Recast the lines starting at the first line and ending at the line that contains "の名称、Unity のロゴ、およびその他の Unity" as a JSON list of strings, with one string for each line and blank lines omitted.

Extracted page text:

_ _ _ _ _

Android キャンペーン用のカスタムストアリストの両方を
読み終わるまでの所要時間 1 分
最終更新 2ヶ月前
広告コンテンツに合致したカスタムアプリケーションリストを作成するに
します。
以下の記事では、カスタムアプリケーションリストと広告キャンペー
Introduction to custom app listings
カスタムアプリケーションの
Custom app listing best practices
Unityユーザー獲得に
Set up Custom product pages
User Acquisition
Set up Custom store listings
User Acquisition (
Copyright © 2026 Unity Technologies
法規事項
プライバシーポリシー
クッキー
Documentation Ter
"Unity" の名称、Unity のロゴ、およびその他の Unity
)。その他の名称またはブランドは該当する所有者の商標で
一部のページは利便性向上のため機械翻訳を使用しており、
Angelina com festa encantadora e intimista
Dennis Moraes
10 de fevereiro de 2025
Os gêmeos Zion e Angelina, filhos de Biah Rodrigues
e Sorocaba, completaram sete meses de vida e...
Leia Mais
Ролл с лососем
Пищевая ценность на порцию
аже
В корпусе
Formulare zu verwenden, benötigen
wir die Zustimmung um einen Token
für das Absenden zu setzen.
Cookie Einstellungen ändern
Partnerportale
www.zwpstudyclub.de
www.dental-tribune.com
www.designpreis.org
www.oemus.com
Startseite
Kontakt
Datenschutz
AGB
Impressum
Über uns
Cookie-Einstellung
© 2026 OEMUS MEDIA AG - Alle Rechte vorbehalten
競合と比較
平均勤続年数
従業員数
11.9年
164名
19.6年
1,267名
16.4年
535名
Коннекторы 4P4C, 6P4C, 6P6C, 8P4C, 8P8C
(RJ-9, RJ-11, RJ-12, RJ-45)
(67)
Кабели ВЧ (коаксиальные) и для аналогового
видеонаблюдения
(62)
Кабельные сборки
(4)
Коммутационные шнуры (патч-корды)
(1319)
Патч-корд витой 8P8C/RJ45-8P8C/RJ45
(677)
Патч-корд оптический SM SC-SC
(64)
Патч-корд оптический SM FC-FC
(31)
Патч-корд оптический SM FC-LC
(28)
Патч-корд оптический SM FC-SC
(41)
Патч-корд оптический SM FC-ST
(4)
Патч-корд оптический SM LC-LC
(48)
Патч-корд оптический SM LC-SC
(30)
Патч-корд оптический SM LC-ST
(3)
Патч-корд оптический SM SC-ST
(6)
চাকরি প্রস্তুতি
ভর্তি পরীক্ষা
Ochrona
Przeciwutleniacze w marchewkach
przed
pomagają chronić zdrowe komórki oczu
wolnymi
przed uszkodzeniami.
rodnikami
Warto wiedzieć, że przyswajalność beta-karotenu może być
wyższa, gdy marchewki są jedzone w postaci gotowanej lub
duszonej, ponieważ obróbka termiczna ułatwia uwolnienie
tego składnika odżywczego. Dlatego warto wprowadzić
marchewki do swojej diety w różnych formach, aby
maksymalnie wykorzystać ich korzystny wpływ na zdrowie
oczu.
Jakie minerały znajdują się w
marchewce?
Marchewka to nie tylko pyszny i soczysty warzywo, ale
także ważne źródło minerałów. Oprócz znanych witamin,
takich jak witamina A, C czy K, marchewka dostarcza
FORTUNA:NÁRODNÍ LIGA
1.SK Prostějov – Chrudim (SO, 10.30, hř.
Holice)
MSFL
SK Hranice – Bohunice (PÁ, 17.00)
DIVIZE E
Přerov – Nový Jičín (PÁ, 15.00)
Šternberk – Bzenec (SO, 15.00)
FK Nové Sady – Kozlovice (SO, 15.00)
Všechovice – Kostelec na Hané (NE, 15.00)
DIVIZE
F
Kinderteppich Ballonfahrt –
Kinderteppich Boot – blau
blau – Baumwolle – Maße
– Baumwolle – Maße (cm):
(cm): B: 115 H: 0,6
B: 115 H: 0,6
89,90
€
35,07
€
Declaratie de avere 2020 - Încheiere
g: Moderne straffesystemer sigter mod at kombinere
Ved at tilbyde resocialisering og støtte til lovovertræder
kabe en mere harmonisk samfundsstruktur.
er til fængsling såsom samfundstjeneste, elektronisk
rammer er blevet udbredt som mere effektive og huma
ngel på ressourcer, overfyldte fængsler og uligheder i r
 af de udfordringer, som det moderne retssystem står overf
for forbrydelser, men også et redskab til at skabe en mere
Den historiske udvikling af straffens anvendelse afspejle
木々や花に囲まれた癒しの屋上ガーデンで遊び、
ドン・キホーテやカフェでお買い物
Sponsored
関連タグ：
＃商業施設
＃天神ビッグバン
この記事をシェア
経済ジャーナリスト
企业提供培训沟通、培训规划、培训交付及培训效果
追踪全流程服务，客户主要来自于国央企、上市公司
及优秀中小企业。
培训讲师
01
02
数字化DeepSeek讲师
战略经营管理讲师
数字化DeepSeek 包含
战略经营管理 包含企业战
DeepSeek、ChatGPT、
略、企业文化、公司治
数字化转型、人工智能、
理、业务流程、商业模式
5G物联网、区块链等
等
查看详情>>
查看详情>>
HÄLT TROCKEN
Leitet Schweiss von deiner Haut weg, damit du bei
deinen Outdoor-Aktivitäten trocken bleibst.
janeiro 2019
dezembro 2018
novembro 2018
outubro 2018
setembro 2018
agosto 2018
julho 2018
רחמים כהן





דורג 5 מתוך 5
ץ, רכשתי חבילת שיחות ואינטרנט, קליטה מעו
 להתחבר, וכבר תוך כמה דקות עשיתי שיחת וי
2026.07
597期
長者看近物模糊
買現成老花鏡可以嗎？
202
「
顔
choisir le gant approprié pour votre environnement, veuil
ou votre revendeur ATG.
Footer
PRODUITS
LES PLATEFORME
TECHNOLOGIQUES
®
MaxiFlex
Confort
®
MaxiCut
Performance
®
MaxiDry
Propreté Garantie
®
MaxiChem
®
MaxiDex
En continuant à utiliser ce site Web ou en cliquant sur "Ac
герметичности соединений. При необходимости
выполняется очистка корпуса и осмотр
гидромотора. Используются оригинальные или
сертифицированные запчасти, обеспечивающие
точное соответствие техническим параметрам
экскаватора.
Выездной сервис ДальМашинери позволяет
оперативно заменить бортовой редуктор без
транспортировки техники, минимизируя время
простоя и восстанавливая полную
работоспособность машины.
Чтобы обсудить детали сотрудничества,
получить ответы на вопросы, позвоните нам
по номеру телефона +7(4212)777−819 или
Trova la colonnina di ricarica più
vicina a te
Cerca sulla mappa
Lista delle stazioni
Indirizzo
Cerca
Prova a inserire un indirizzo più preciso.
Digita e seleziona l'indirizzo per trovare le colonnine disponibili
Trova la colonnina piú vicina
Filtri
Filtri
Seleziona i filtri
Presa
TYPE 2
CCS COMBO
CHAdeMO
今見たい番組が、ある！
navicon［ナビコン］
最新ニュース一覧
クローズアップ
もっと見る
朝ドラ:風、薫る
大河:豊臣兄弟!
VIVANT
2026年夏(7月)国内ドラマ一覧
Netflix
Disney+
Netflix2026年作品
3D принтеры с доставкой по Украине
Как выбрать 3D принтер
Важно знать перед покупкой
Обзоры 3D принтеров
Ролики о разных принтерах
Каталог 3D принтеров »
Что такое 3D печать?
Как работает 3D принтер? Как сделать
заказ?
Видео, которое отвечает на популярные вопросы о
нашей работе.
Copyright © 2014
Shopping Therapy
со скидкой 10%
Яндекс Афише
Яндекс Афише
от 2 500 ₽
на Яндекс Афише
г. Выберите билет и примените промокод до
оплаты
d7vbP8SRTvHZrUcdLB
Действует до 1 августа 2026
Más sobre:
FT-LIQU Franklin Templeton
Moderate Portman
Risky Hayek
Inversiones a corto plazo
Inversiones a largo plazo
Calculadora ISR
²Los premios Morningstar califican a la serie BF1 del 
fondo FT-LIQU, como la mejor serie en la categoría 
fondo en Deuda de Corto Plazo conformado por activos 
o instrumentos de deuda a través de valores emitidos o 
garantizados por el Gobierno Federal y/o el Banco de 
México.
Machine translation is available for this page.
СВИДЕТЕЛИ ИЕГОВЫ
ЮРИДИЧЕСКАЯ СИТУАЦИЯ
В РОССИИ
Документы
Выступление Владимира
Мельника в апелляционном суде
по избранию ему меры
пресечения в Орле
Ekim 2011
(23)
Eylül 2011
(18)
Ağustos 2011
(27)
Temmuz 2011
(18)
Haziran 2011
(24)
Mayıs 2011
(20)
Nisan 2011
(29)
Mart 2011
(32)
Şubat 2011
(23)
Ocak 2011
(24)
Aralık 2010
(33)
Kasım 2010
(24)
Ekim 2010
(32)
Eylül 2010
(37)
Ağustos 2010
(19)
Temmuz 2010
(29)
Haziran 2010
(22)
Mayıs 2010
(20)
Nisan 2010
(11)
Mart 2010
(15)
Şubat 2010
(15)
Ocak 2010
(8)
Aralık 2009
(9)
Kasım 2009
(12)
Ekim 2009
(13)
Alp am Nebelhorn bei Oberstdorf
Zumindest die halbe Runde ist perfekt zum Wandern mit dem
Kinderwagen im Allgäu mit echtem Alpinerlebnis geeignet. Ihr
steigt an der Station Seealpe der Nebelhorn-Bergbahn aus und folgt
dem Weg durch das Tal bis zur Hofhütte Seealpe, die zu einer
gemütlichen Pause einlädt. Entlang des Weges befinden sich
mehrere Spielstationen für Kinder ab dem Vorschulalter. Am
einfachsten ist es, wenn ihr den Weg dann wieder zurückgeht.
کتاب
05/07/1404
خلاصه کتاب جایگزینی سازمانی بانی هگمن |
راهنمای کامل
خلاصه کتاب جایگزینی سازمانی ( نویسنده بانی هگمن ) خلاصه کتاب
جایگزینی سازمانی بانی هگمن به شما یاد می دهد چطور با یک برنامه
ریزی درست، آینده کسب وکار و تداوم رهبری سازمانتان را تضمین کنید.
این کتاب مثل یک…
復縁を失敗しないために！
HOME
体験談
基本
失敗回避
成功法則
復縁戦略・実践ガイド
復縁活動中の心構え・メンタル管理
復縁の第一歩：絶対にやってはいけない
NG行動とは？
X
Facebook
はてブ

_ _ _ _ _

[Answer for this exercise]
[
  "Android キャンペーン用のカスタムストアリストの両方を",
  "読み終わるまでの所要時間 1 分",
  "最終更新 2ヶ月前",
  "広告コンテンツに合致したカスタムアプリケーションリストを作成するに",
  "します。",
  "以下の記事では、カスタムアプリケーションリストと広告キャンペー",
  "Introduction to custom app listings",
  "カスタムアプリケーションの",
  "Custom app listing best practices",
  "Unityユーザー獲得に",
  "Set up Custom product pages",
  "User Acquisition",
  "Set up Custom store listings",
  "User Acquisition (",
  "Copyright © 2026 Unity Technologies",
  "法規事項",
  "プライバシーポリシー",
  "クッキー",
  "Documentation Ter",
  "\"Unity\" の名称、Unity のロゴ、およびその他の Unity"
]